- [Aufgaben]
1/ Führen Sie alle Städte auf, die im Textauszug über das Auto-und-Kunst-Museum genannt werden.
2/ Für was hielt Kaiser Wilhelm II. das Automobil laut dem Textauszug über das Auto-und-Kunst-Museum?
3/ Schreiben Sie den Textauszug über das Auto-und-Kunst-Museum im Anschluss an seinen letzten Satz weiter.

- [Ausgewählter Textauszug]
„Das kann man so nicht machen.“ Dieser Satz hat es Hermann Maier angetan, er war für ihn und seine Frau Ansporn. Der gut gemeinte Rat bezog sich auf den ersten Museumsbau, den das Stifterpaar Gabriela Maier und ihr Mann 2013 realisierten. Dabei ging es weniger um die spektakuläre Architektur, die einen Kritiker an das Guggenheim-Museum Bilbao erinnerte, sondern um den Inhalt des Museums: Autos und Kunst. Seit der Eröffnung des MAC-II hört das Paar diesen vermeintlichen Rat nicht mehr. Ihr Konzept hat sich als Erfolg erwiesen.
Auto und Kunst
Mit ihrer Auto-und-Kunst-Idee haben die Maiers Neuland betreten. Das sorgte anfänglich für Skepsis. Dass Bilder, Skulpturen und andere künstlerische Interventionen in Kunsthäusern gezeigt werden, ist selbstverständlich. Das gilt ebenso für die von großen Konzernen geführten Automuseen, in denen die Historie der eigenen Marke gepflegt wird. Mit dieser tradierten Form der Arbeitsteilung räumte das Stifterpaar mit dem MAC auf.
Aber können Autos Kunst sein? Seit mehr als hundert Jahren wird diese Frage diskutiert, als das Auto Pferde und Kutsche verdrängt und damit eine Prognose des letzten deutschen Kaisers Wilhelm II. widerlegt hatte, der das Ganze für eine „vorübergehende Erscheinung“ hielt. Mit den ersten publikumswirksamen Straßenrennen entstand der Kult der Geschwindigkeit, dem sich auch die Futuristen, Vertreter eines neuen, dynamischen Lebensgefühls anschlossen. Für sie war das Auto Symbol der Modernität und Kunstwerk zugleich. Das erste Rennen mit Automobilen führte übrigens am 22. Juli 1894 von Paris nach Rouen.

- [Materialübersicht]
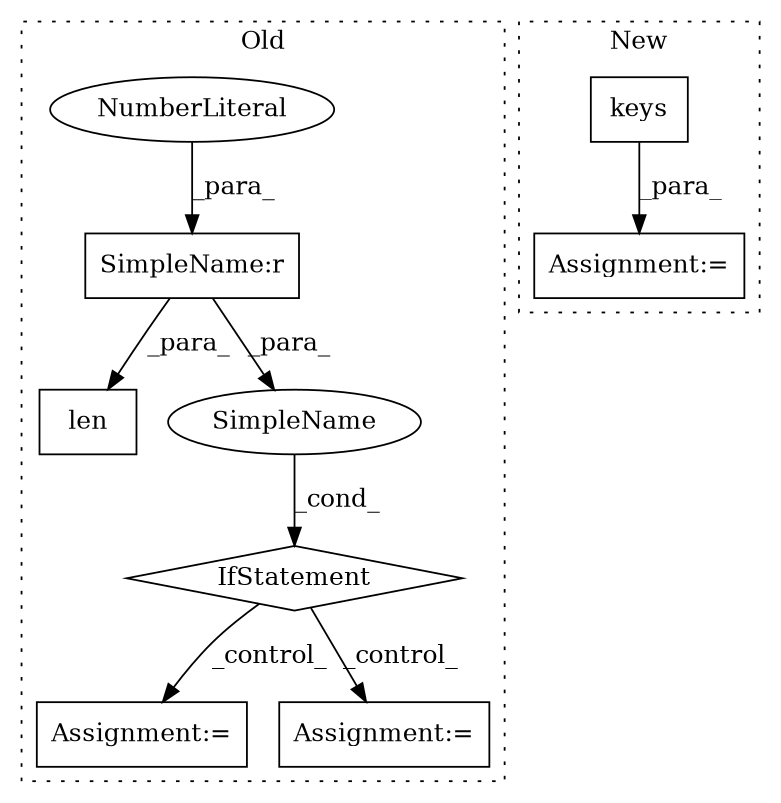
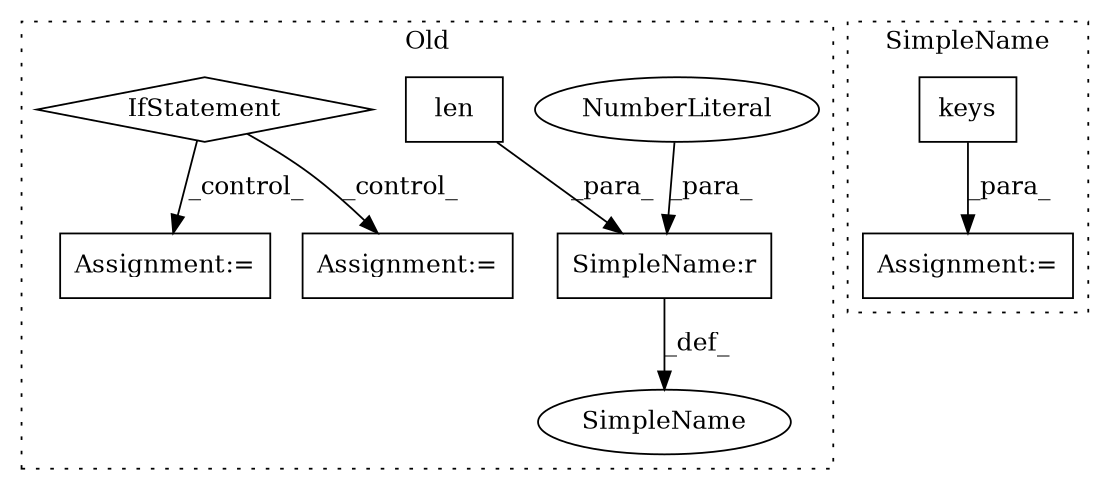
  digraph {
    node [a=7 l=1 shape=box]
    n1 [a=32 l="4,1" label=len s="7777,7785"]
    n2 [a=27 l=4 label="SimpleName:r" s=7786]
    n3 [a=25 l="4,2" label=IfStatement s="7773,7791" shape=diamond]
    n4 [label="Assignment:=" s=7834]
    n5 [a=42 label=SimpleName shape=ellipse l=""]
    n6 [a=34 label=NumberLiteral s=7790 shape=ellipse]
    n7 [label="Assignment:=" s=8138]
    n8 [a=32 l=6 label=keys s=7963]
    n9 [l=2 label="Assignment:=" s=8215]
    subgraph cluster_1 {
      label=Old
      style=dotted
      n1
      n2
      n3
      n4
      n5
      n6
      n7
    }
    subgraph cluster_2 {
-     label=New
+     label=SimpleName
      style=dotted
      n8
      n9
    }
-   n2 -> n1 [label=_para_]
-   n2 -> n5 [label=_para_]
+   n1 -> n2 [label=_para_]
+   n2 -> n5 [label=_def_]
    n3 -> n4 [label=_control_]
    n3 -> n7 [label=_control_]
-   n5 -> n3 [label=_cond_]
    n6 -> n2 [label=_para_]
    n8 -> n9 [label=_para_]
  }
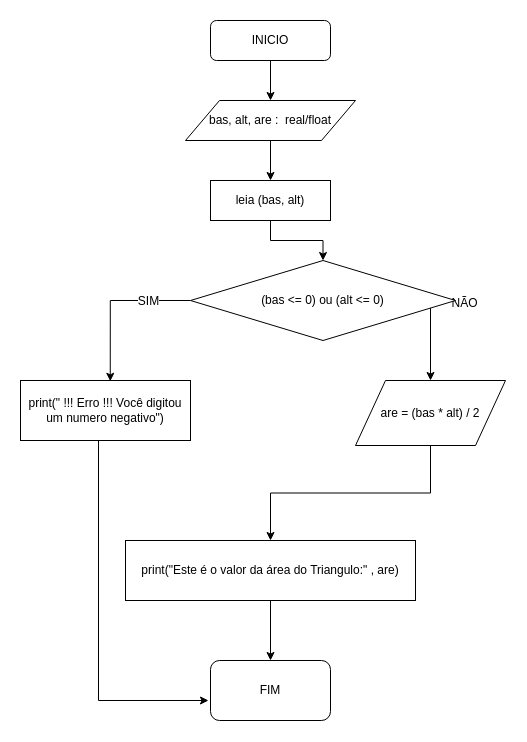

- [Erwartete Lösungen]
1/ Bilbao, Paris, Rouen

2/ Für eine „vorübergehende Erscheinung“.

3/
Aber nicht nur die Avantgardisten verfielen in das Lob des motorgetrieben Vehikels. Auch der schweizerisch-französische Architekt, Maler, Bildhauer und Designer Le Corbussier, um ein anderes Beispiel zu geben, fasste in „Vers une architecture“ (1923) wesentliche Momente dieser Euphorie zusammen. Er berief sich – wie die Futuristen – auf die Antike und verglich das Automobil mit dem Parthenon, dem Tempel für die Göttin Pallas Athena auf der Akropolis. Bald avancierte das Automobil in der Malerei und in der Fotografie zu einem wichtigen Bildmotiv. Dafür stehen Künstlernamen wie Man Ray, George Grosz, Max Ernst oder der Expressionist Ernst Ludwig Kirchner. Die Begeisterung ist auch zwischen den Weltkriegen ungebrochen. Von dem Surrealisten Francis Picabia wird berichtet, dass er Autos wie schöne Frauen gesammelt habe.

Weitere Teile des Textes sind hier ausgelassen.